Wüßte ich, warum ich eine leere Leinwand angehe, ich gewöhnte es mir so rasch wie möglich ab. Malerische Anlässe sind heute ohne Belang. Man handelt ganz und gar absichtslos, wenn man eine Leinwand erst einmal mit Farben zudeckt. Ich mag nur nicht, daß aus diesem zweckfreien Handeln, dem Grundzug heutiger Kunst, ein Mythos entsteht. Zwar stimmt es, daß die Leinwand zunächst Rohmaterialien in Anspruch nimmt, Chiffren und Zeichen, die sich häufen, paaren und unversehens verschwinden, wenn eine Lache Terpentin über Lack- und Ölflächen läuft. Doch das ist nur ein Teil der Arbeit. Wanderungen von Farbstücken, Strichresten und zerfressenen Rändern, deren Ziel lange in der Schwebe bleibt. Warum? Nicht aus Prinzip oder weil der Maler körperliche Bewegung braucht, obwohl Prinzipien und Körperkultur heute gut angeschrieben sind. Der Grund ist ein anderer: je länger das Bild ein Aquarium ungehorsamer Reptilien darstellt, um so überraschender kann ich in diese Flüssigkeit neue Wesen einführen oder den Gebilden, welche die Leinwand vorschlägt, die Züge geben, nach denen sie verlangen. Oft füge ich ein Detail ins Bild, das als Imago mich eine Zeitlang beschäftigt hat. Oft lösche ich Formen aus, die zu unumwunden einen Gegenstand bezeichnen wollen. Der andere Teil der Arbeit besteht darin, das Gebilde aus dem Material herauszulösen. Die Leinwand ist ein Gegenüber, das weder durch Additionen noch Subtraktionen zum Bild wird: sie stellt Forderungen, die ich zu stören versuche, sie absorbiert Zeichen, die ich vorschlage, oder lehnt sie ab.

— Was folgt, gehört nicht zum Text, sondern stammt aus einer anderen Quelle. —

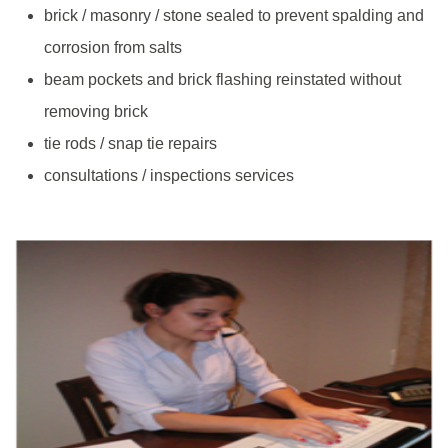
brick / masonry / stone sealed to prevent spalding and
corrosion from salts
beam pockets and brick flashing reinstated without
removing brick
tie rods / snap tie repairs
consultations / inspections services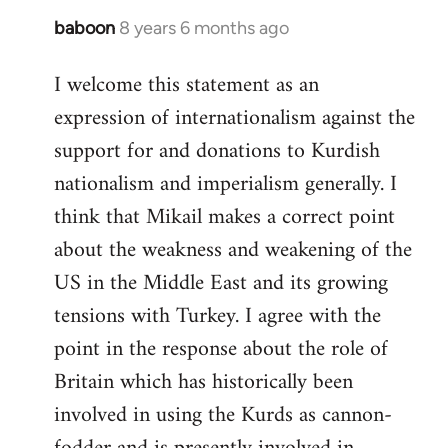
baboon
8 years 6 months ago
In
reply
I welcome this statement as an
to
expression of internationalism against the
Welcome
by
support for and donations to Kurdish
libcom.org
nationalism and imperialism generally. I
think that Mikail makes a correct point
about the weakness and weakening of the
US in the Middle East and its growing
tensions with Turkey. I agree with the
point in the response about the role of
Britain which has historically been
involved in using the Kurds as cannon-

Wie steht es aber mit den Anregungen, die andere Maler, moderne Dichtung oder die sichtbare Wirklichkeit geben? Andere Maler: jener verblüffende Engel auf Tintorettos Miracolo di San Marco, der buchstäblich aus den Wolken fällt, kopfüber in einen Raum, der doch wie eine Schaubühne hinten abgeschlossen ist. Mir liegt eine solche Verkürzung nicht, aber warum nicht einmal die Diagonale kappen, wie das Bild es vorführt? Oder Cranach, die Venus im Frankfurter Städel, deren schmaler, lasziv konturierter Körper mit Ketten, Halsband und einem Gazeschleier perforiert ist: so könnte man auch imaginäre Einzelheiten in eine Figuration stechen. Picassos Frau, den Kopf stützend aus dem Jahre 1937, etwas zu farbig vielleicht, aber wenn man die Gestalt umstülpt? Oder Champigny von Wols, rote, schwarze und eingekratzte Gräten auf blauem Grund: und wenn das ein Fisch wäre? Das sind nur Beispiele, ebenso wie ein paar moderne Verse, die in die Leinwand dringen können: Nerudas Walking around, Ginsbergs Ode an Walt Whitman oder ein Satz von Michaux: »J’ai lavé le visage de ton avenir.« Die Beispiele können wechseln. Merkwürdig überdies, daß mich Prosa oft unmittelbar packt und beim Malen mir zuweilen ganze Situationen in den Sinn kommen: der Anfang von Millers Steinbock, Célines haarsträubendes Dämmerleben in den Kolonien aus der Reise ans Ende der Nacht, Gombrowicz, wie er sich bald zustimmend, bald ablehnend im Hafen von Buenos Aires verliert, Babels weinselige Maupassant-Geschichte: Die Realität der Welt indes äußert sich allein in Bruchstücken: eine Kleidung, die jemand sich zu tragen schämt, der Rolls Royce Silver Ghost, der im Mai 1907 400 Meilen von London nach Schottland gefahren wurde, der Elefant in der Wuppertaler Seilbahn oder schlichtweg die Köpfe Kuno Raebers, Dr. Rohs und Emilio Vedovas.
Ich stelle Bilder her. Außenwelt, innere Welt, neue Wirklichkeiten; das sind Rechtfertigungen. Nichts läßt sich rechtfertigen, solange ich in diesen Bildern etwas noch so Bruchstückhaftes fixieren und in die Welt stellen kann. Ob Leitsatz oder nicht: Bilder sind keine Quittungen, und wenn etwas Erlebnis in ihnen zutage tritt, nur deshalb, weil es zu einer Fiktion, zu einer gefrorenen Vorstellung geworden ist.